His charge was to implement the long list of projects that Mr. Doctoroff and his staff had dreamed up, with the expectation of a two-year commitment, since the mayor had yet to overhaul term limits.
Within the real estate field, comparisons still abound between Mr. Lieber and Mr. Doctoroff, the lead booster for the Olympic bid who had grand dreams for economic development and planning, and a hard-driving driving style that often drew detractors. To be certain, Mr. Lieber did not assume the high-profile character of Mr. Doctoroff, and was known for a more relaxed and less aggressive style when dealing with elected officials or neighborhood groups—an approach that elected officials generally seemed to appreciate. And in the end, he did get major development plans through the City Council, such as Coney Island and Willets Point in Queens (the exception was the Kingsbridge Armory in the Bronx, for which the administration suffered a defeat when living wage came to dominate the issue).

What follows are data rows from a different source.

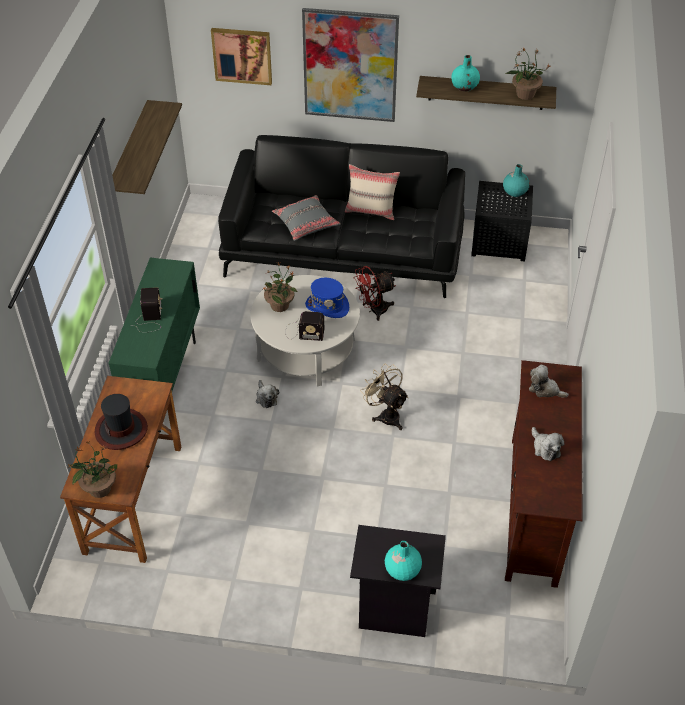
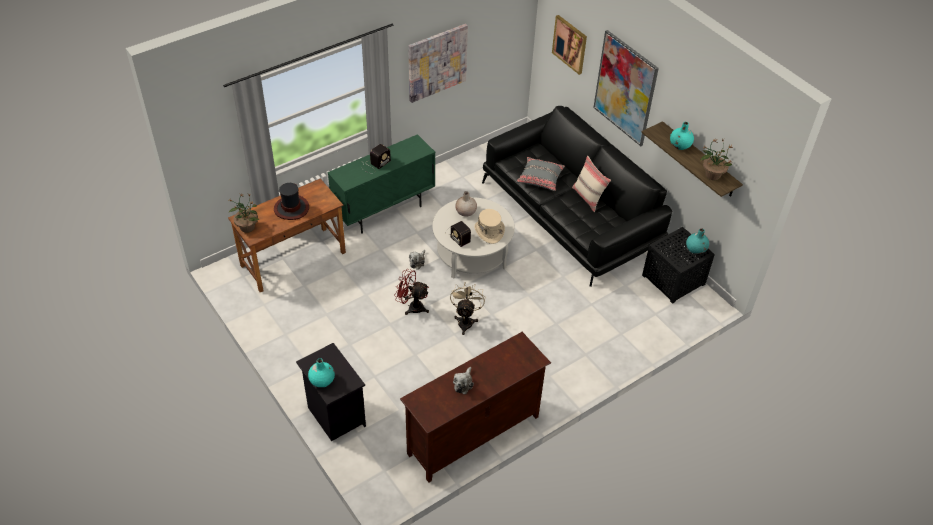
camera: 45 degrees right, 0 degrees up
(129, 154) = (437, 62): shelf -> picture
(280, 305) = (465, 212): potted plant -> beige vase
(327, 306) = (489, 231): blue hat -> beige hat
(374, 310) = (538, 261): red fan -> red fan (412, 307)
(545, 389) = (510, 356): plush toy -> none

THE FREQUENT COMPLAINTS about Mr. Lieber, including from some on his staff, was that he lacked vision, sticking to what was already on the agenda and not pushing the envelope to deviate from it. Still, he was handed a plate of projects that was probably far more than any administration could realistically take on at once, particularly as budgets shrunk and complexities became apparent.
He leaves behind an economic development direction that was still quite focused on real estate development, particularly on two major development projects that have grown in cost, and that arguably seem more complex and distant in terms of reality than when they were first proposed. Coney Island, for which the Bloomberg administration negotiated a favorable deal to buy property from an intransigent private landlord, appears to need hundreds of millions in infrastructure work before any significant housing or commercial development can occur. And Willets Point—which at one point city officials said they intended to bid out to developers before the end 2009—is gradually moving forward but has been slowed significantly by the market.
Some efforts were made to diversify the economic development agenda beyond real estate—the EDC launched notable media, finance and fashion-related programs, and has shown more interest in a working waterfront—but the emphasis is still on development projects.
In one of his more bold moves since coming in, Mr. Lieber recently has focused on pushing the state out of shared city/state assets and development projects, and has helped negotiate deals to take control of Governors Island and Brooklyn Bridge Park. He has also recently focused on taking over Battery Park City, highlighting the economic benefits to the city, however the political complexities of such a move are not yet clear.